— Assignment —
For the string "tested", search the entries below and copy every line where it appears.

** Data provided follows **

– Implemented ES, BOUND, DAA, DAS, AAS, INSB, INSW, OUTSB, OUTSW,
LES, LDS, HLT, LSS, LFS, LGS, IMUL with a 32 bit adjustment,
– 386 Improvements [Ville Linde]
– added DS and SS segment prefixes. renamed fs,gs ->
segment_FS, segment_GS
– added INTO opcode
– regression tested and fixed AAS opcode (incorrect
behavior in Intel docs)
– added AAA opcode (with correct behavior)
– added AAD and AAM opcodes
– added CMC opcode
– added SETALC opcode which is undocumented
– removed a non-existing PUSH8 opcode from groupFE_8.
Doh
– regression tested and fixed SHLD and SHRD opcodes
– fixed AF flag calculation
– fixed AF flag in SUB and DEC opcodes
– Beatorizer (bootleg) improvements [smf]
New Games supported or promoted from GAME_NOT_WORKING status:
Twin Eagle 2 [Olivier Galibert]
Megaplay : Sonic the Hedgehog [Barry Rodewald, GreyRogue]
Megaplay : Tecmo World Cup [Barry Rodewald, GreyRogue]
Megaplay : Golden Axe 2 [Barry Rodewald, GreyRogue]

** End of Data provided **

— Exercise result —
– regression tested and fixed AAS opcode (incorrect
– regression tested and fixed SHLD and SHRD opcodes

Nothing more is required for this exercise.